The hypocritical Obama-Purdon-FWS policy certainly protects, promotes and advances an anti-hydrocarbon, catastrophic global warming agenda that is increasingly at odds with environmental, scientific, economic, job-creation and public opinion reality. It also safeguards wind turbines that survive solely because of government mandates, taxpayer subsidies … and exemptions from laws that penalize and terrorize the rest of us.

It may be true that housecats and reflective windows kill more songbirds than turbines do. However, that oft-cited defense of wind energy Cuisinarts is irrelevant to the birds and bats discussed here.

Even if avian radar and turbine shutdown systems do eventually work, and can actually and abruptly stop turbine blades before they butcher an approaching bird, should they be limited to condors? Shouldn’t they be required for eagles and falcons — and for hawks, ducks, flycatchers, bats and other protected species? Geese, for example, to prevent a repeat of the December 7, 2011 massacre of numerous snow geese by wind turbines along upstate New York Route 190, as reported by a motorist?

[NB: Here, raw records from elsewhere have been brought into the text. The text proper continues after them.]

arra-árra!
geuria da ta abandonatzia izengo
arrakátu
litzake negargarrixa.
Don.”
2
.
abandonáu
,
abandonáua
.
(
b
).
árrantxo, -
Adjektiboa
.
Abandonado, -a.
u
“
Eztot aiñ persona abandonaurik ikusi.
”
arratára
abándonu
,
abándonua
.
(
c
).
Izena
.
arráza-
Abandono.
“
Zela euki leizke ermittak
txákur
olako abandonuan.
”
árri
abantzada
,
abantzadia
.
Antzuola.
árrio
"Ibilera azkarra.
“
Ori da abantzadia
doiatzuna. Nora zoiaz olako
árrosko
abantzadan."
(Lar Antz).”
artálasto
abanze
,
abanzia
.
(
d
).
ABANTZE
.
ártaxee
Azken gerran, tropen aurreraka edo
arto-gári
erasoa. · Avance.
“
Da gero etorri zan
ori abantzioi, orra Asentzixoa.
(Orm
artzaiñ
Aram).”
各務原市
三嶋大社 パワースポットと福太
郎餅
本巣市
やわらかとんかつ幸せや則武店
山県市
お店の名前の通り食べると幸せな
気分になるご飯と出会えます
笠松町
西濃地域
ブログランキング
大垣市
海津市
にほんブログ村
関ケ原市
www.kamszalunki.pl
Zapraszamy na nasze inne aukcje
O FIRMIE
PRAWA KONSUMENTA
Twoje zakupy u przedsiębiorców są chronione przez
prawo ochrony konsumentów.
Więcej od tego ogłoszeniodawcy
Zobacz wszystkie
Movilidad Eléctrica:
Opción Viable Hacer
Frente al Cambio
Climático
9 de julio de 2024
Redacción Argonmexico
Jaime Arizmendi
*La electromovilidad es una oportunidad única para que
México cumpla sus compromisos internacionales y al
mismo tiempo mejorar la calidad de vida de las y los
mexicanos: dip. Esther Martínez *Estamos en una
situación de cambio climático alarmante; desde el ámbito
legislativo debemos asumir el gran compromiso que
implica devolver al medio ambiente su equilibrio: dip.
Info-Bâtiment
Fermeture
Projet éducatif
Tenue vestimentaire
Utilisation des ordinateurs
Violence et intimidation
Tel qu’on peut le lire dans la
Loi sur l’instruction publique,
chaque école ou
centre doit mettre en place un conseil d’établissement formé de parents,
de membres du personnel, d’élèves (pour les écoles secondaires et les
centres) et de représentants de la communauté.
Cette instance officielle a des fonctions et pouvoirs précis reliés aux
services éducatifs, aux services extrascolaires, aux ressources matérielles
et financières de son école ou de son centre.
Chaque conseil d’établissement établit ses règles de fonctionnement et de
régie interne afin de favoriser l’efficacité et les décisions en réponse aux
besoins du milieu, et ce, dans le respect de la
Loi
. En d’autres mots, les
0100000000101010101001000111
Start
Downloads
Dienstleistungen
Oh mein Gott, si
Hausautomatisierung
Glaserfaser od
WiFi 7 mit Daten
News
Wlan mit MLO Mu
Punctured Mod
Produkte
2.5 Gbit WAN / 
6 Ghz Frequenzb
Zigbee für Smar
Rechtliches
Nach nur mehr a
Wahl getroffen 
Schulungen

Why aren’t wind developers and permitting authorities required to consider the lost economic benefits of butchered birds and bats, which do so much to control rats and insects that carry diseases and destroy crops? Shouldn’t that analysis be made mandatory, as more wind projects are proposed, thereby posing an ever-increasing threat to numerous species — and even to the survival of some?

Of course, even condor protection alone could reduce affected turbine electricity output to 20 or even 10 percent of rated capacity, instead of their current 30 percent average. Adding other protected species would drive nearly all actual wind turbine electricity output down below 5 percent — making the turbines virtually worthless, and driving the exorbitant cost of wind energy even higher.

But why should wind turbines be above the law? In fact, why should we even worry about reducing their electricity output?

America’s environmentalists, legislators, judges and bureaucrats have already made hundreds of millions of acres of resource-rich land off limits — and rendered centuries of oil, gas, coal, uranium, geothermal and other energy unavailable. The Environmental Protection Agency’s anti-coal zero-pollution rules, intense opposition to the Keystone pipeline, and looming restrictions on hydraulic fracturing for natural gas are already further impairing electricity and other energy availability and reliability.

This government-imposed energy deprivation is already driving families into energy poverty and sending more jobs overseas.

Put bluntly, wind energy is unsustainable. It kills unconscionable numbers of bats, raptors and other birds. It requires billions in perpetual subsidies — and billions more for (mostly) gas-fired backup generators. It impacts millions of acres of scenic, wildlife and agricultural land — and depends on vast amounts of raw materials, whose extraction and processing further impairs global land, air and water quality. Its expensive, unreliable electricity kills two jobs for every one supposedly created.

A far more rational public policy would cut out the costly, unreliable middleman. It would forget about wind turbines, simply build more gas, coal and nuclear generators, to generate reliable, affordable, sustainable electricity — and apply the same laws fairly and equitably to all energy sources.

Paul Driessen is senior policy advisor for the Committee For A Constructive Tomorrow and author of Eco-Imperialism: Green power – Black death.